# Exercise objective:
Reprint each record exactly. Pictures are not reprinted.

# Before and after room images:

┏━━

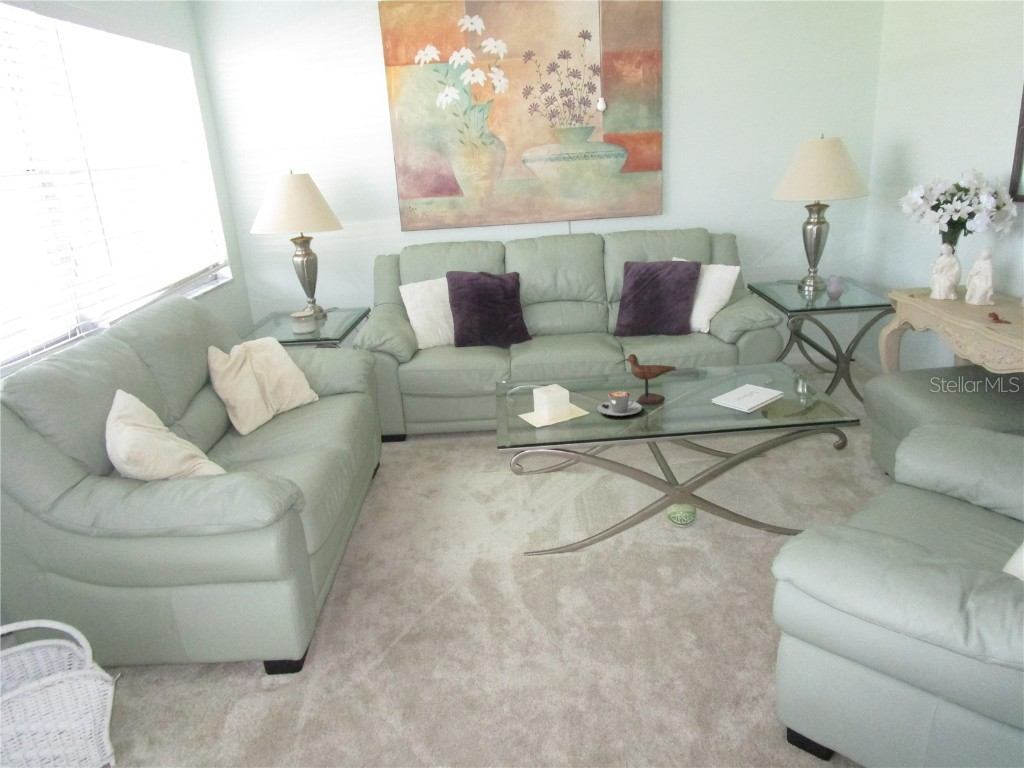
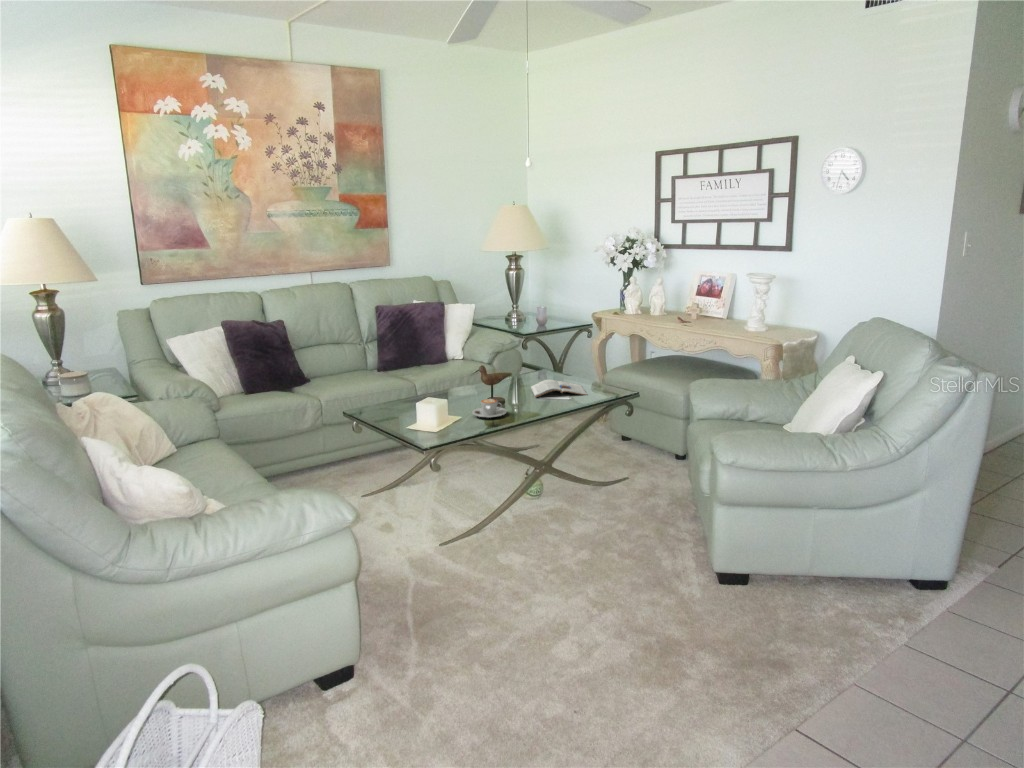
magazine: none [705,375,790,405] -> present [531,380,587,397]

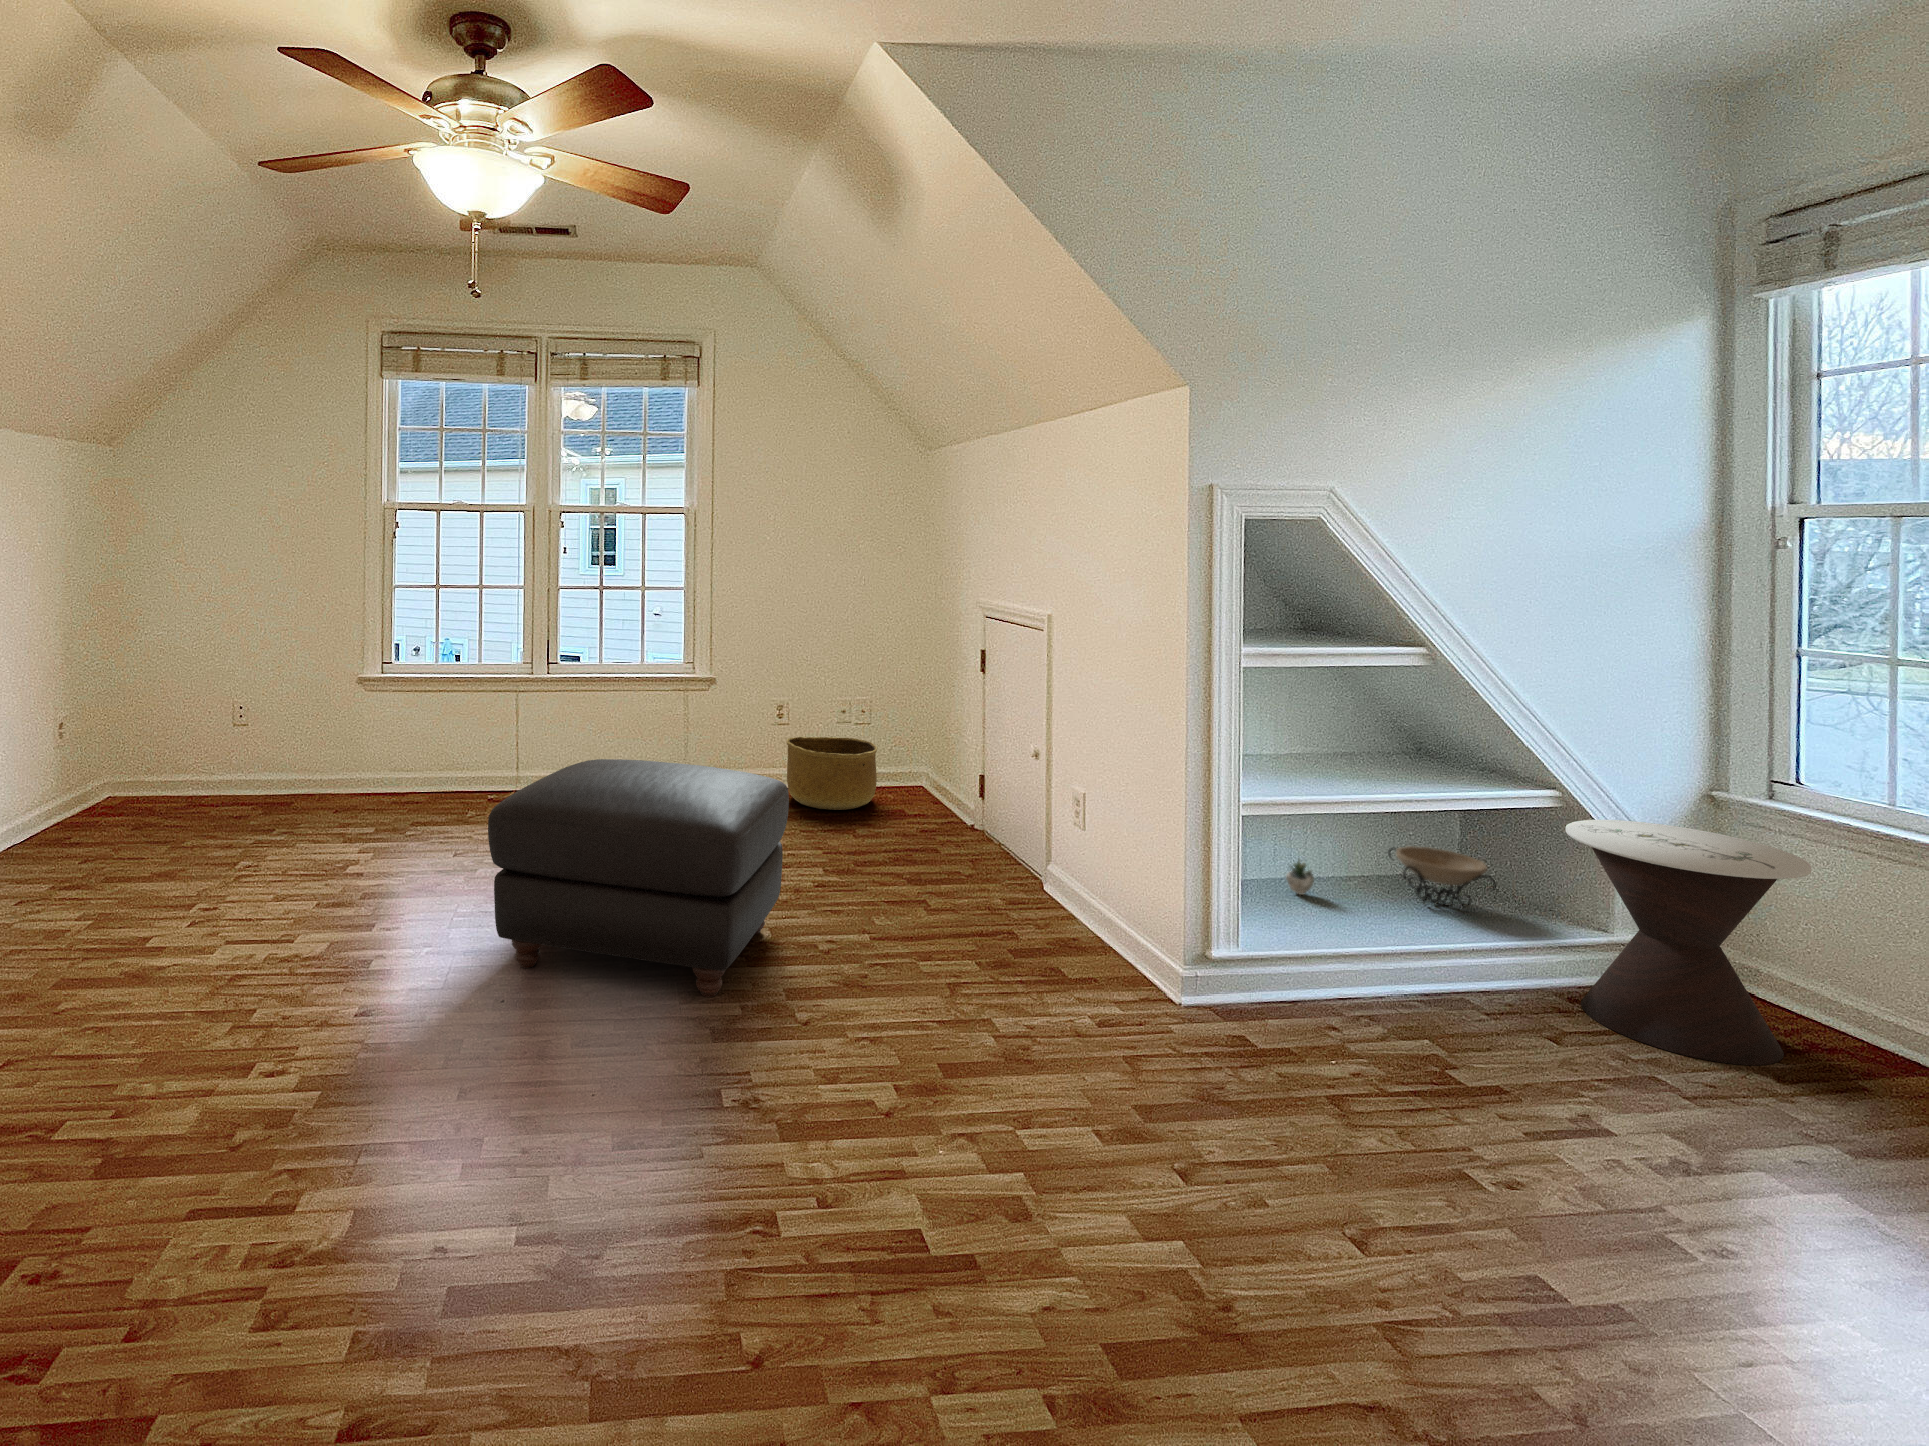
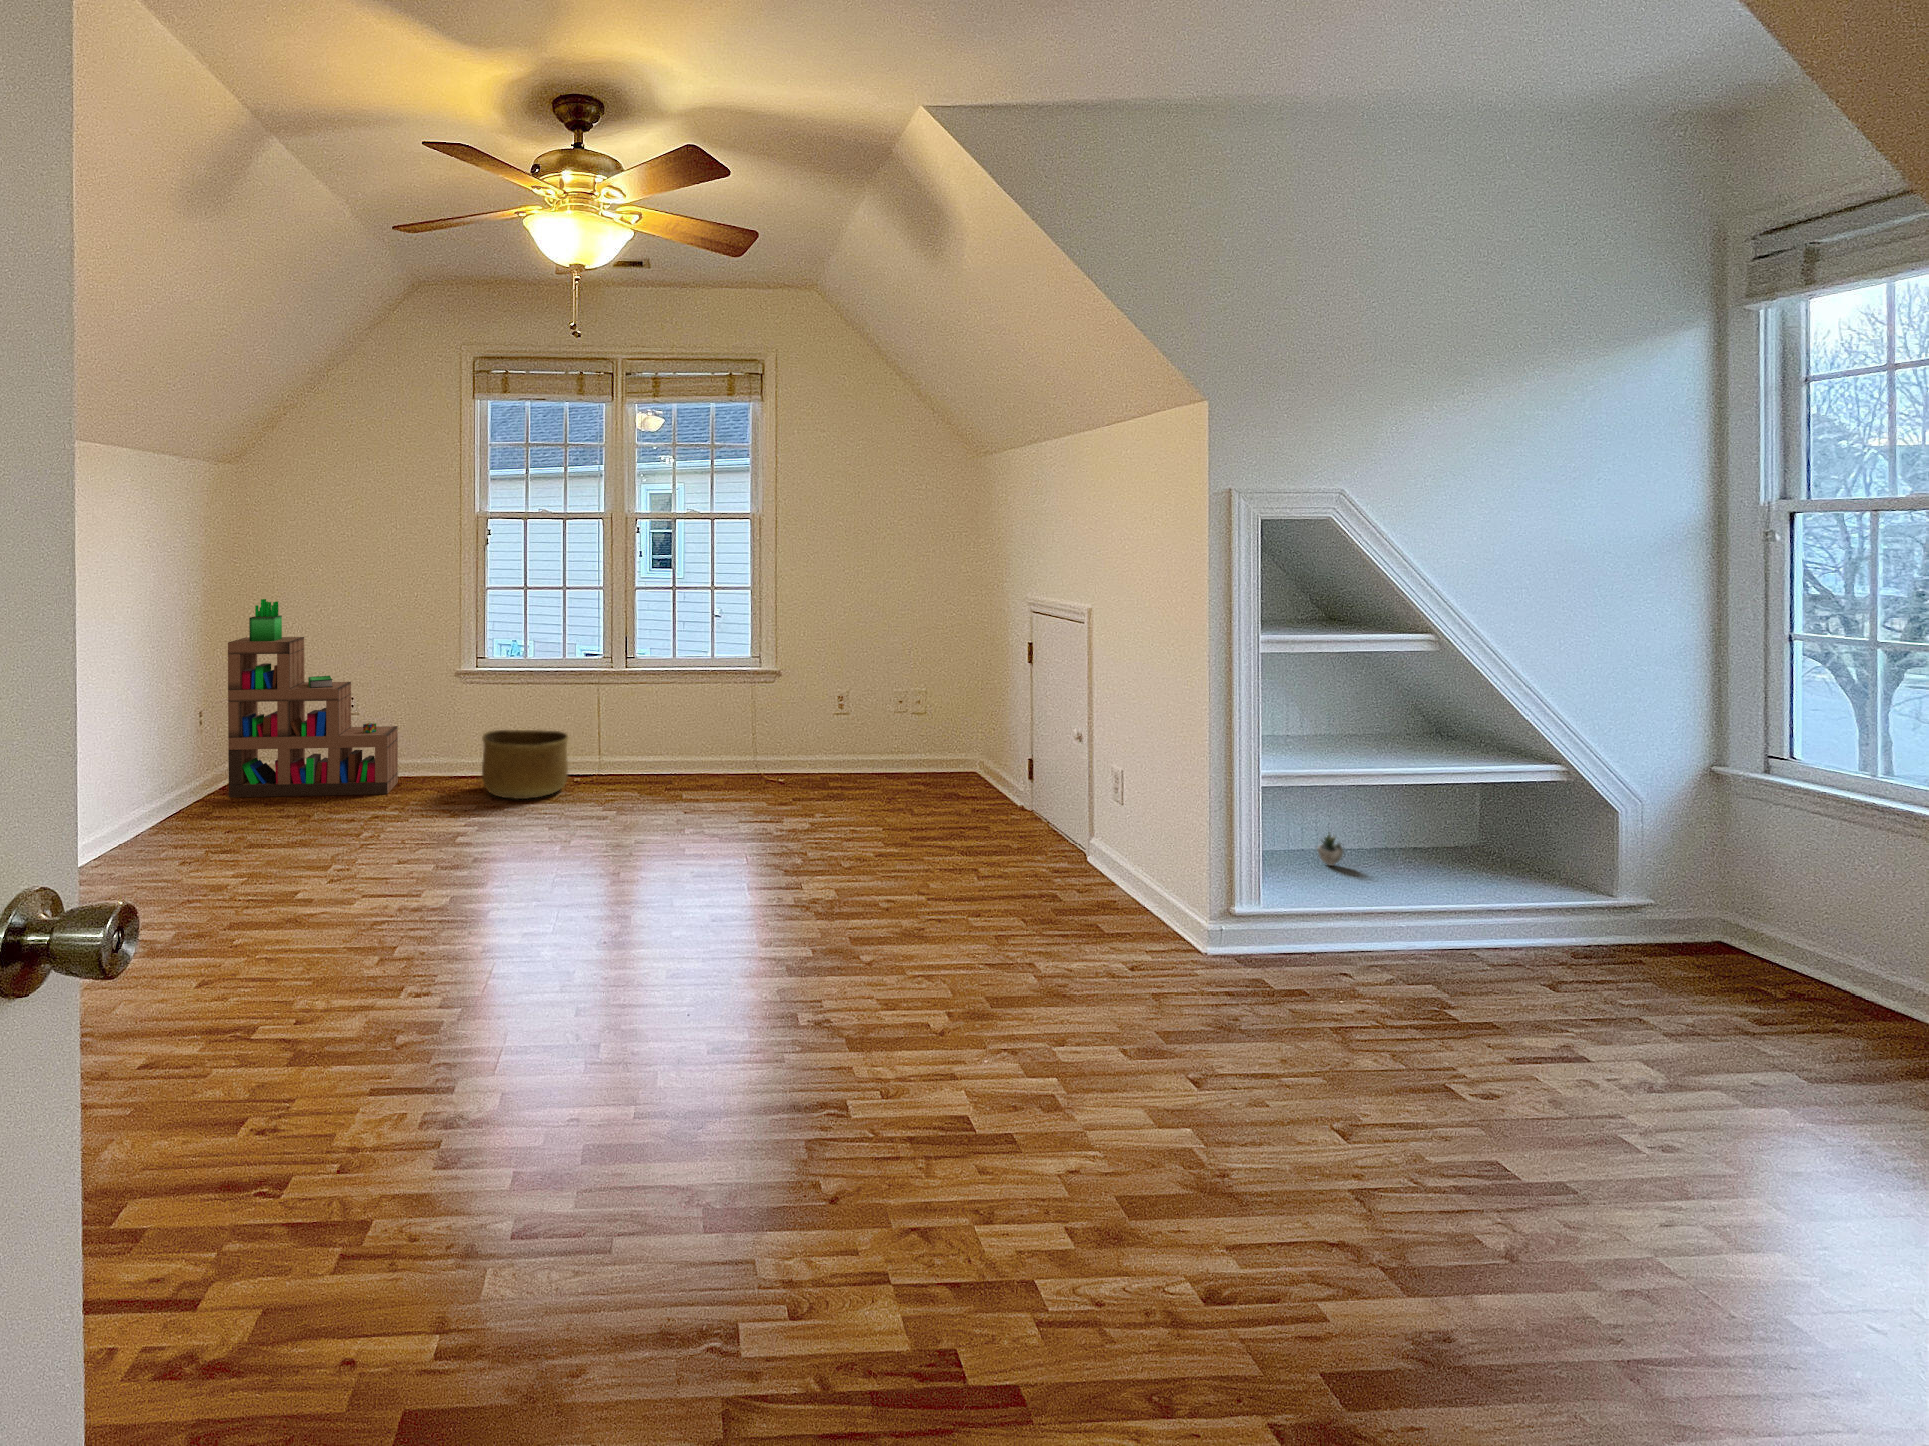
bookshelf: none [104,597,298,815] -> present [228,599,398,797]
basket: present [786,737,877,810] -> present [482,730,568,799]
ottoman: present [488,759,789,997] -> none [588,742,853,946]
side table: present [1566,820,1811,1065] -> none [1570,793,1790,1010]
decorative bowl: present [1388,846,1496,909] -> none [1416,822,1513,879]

┗━━

# Reply to the exercise:
magazine: none [705,375,790,405] -> present [531,380,587,397]

bookshelf: none [104,597,298,815] -> present [228,599,398,797]
basket: present [786,737,877,810] -> present [482,730,568,799]
ottoman: present [488,759,789,997] -> none [588,742,853,946]
side table: present [1566,820,1811,1065] -> none [1570,793,1790,1010]
decorative bowl: present [1388,846,1496,909] -> none [1416,822,1513,879]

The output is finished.